March for Life, Twenty Years On

march for life 2017You will likely hear that numbers were down at the March for Life, although enthusiasm  and devotion were, as always, high.  This was the twentieth anniversary of the annual event, held on the Thursday before May 14th, when abortion was legalized under Pierre Trudeau.  I (along with many others) have been to nearly every one, missing two due to travel, if memory serves.  It is always a beautiful and enriching experience, even though motivated by the tragedy of the innumerable attacks against life, as pro-lifers gather together, meet each other, catch up, and realize that they are not alone.

 

I pondered why the numbers were not what they perhaps should be as I arrived on Parliament Hill, and noticed there were not as many school buses, with far fewer students from elementary or especially high school.  Of course, if students do not get the day off, and are not transported to event, almost none of these young potential pro-lifers will go.  I heard that a number even of the amenable school boards are now refusing to send students, fearing insurance claims and the danger the ‘protesters’ present.  Given the presence of dozens of police officers, and the even smaller number of rather pathetic protesters, they need not worry.  There were the usual pro-abortion suspects, tragic-looking women with bare midriffs, holding hastily-written placards with such slogans as “If you don’t like abortion, don’t have one!”.  Well, that’s not really the point, is it?  If you don’t like murder, then don’t kill?  Hmm.  One pro-abortion protester of the male persuasion held up a sign that said “If you take away their reproductive rights, we’ll take away yours”, replete with a scribbled pair of bloodied, detached testicles.

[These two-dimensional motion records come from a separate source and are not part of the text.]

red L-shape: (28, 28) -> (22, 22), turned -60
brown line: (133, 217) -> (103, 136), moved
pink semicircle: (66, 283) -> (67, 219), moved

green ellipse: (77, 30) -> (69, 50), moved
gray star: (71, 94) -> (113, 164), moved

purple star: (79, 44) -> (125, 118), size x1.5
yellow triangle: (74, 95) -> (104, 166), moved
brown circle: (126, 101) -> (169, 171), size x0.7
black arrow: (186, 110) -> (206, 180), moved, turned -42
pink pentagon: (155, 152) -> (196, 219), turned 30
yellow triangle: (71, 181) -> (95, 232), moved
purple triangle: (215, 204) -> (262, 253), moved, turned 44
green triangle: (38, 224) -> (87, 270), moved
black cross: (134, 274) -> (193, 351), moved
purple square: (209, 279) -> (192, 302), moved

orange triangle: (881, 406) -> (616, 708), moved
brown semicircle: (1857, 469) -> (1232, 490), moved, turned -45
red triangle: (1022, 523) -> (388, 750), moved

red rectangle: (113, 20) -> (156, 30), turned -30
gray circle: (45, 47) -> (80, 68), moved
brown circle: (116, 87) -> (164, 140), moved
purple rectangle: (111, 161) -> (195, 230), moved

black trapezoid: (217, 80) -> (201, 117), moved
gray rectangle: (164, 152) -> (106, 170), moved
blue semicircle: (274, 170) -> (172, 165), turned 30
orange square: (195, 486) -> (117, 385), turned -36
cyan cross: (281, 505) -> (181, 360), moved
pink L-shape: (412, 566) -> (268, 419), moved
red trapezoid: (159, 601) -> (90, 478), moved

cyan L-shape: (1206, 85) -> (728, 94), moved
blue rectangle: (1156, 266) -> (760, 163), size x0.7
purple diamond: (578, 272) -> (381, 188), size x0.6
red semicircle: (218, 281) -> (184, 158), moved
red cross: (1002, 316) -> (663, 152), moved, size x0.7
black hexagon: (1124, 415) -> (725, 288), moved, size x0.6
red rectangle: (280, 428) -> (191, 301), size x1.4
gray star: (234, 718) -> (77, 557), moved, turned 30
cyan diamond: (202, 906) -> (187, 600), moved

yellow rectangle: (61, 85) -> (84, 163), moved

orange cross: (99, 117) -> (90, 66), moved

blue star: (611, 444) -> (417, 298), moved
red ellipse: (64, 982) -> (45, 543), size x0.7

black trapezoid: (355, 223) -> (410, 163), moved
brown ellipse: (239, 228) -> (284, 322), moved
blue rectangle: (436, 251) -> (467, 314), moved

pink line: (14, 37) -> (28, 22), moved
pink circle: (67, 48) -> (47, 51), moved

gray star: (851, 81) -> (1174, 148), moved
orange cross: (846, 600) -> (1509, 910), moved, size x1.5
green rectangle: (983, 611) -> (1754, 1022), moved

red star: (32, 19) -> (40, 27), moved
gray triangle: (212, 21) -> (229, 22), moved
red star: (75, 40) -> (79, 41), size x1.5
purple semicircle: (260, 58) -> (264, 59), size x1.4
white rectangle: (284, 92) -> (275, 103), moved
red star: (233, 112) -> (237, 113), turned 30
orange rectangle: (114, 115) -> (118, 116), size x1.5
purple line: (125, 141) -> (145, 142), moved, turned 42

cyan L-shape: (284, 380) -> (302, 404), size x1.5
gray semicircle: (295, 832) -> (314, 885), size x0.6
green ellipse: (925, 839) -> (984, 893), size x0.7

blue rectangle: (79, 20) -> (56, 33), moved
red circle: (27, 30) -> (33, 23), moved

Again, hmm.  I don’t think they understand the nature of ‘analogy’, and could use a basic course in Aristotelian logic. That may move the debate forward.  But, then again, from the looks of things, it does not seem they are all that interested in debate or dialogue.

 

But back to the pro-lifers and the attenuated numbers: Without the plethora of semi-voluntary student attendance, on a Thursday, many people who are not in school have to work.   There is also the vast area of Canada, with its dispersed population, making travel difficult and onerous.  In the American March for Life, which they hold at the end of January in Washington, there are many millions of people living within easy driving range of the capital, but I have also heard of stalwart Americans driving vast distances to attend their March, as do a number of Canadians.  One way or another, the numbers south of the border are in the six digits.  It is, as they say, an ‘event’, which one would not want to miss, something I and others had hoped would be the case for Canada’s March also.

 

Besides the drop in student numbers, I cannot help feel that a sense of complacency is settling into not only the broader society, but even our hopefully stalwart pro-life souls, of ‘what’s the point’, and ‘what good does all this do’? Marching, protesting, writing letters, prayers and sacrifices, yet here we have had nearly a half-century of legal abortion in Canada, with more than half of that with no restrictions whatsoever, in effect, no law. It is, as the saying goes, a decision between a ‘woman and her doctor’.  Now, not even that, for any woman can get an abortion for any reason from any physician, whether her own or not, all paid for by the government, which means, by you and me.

 

Saint Thomas states that law works in two ways:  Pedagogically, teaching us what we should do, and coercively, forcing us to do it by ‘force and fear’, should we be inclined to disobey.

 

One cannot help but think that abortion has been legal for so long, that most people in Canada now consider it perfectly legal, moral, even normal, and that to be ‘against abortion’ is a sign of anarchy, fascism, even mental illness.  The same is now happening with euthanasia, even more rapidly, as we have been accustomed to state-sponsored death for some time now.

 

Pope John Paul teaches in Evangelium Vitae that the primary way that one builds the ‘culture of life’ is to live a moral life, doing one’s duty of the moment, fulfilling one’s vocation, raising children, spending time with family, taking care of the elderly and sick, all those little things that make up the life of sanctity and the way to heaven.

 

He also declares that the two primary underlying causes of abortion are the contraceptive mentality and the trivialization of sexuality, both of which breed a selfish, self-absorbed and hedonistic mentality, whereby one perceives any  child conceived as an ‘enemy’ and an ‘intruder’, who has no right to be there, in fact, has no rights at all, unless such ‘rights’ are bestowed upon him by the whim and ‘choice’ of his mother, which may fluctuate and change at any point (definitely not his father, who also has no rights in this regard). Infanticide cannot be all that far away.

 

Abortion is a symptom and an effect of a far deeper and more complex moral decrepitude in our society, all that is entailed in what the Holy Father memorably termed the ‘culture of death’, but that does not mean that we stop protesting.  For abortion is the culmination of this evil, the wholesale and widespread  murder of innocents in the first phase of their existence. We cannot just let it stand.  Rather we must stand up and be counted, for these children cannot, even if we see such gestures as ‘futile’ in a worldly sense.  For we do not it for the world, but for God, for the babies, for each other.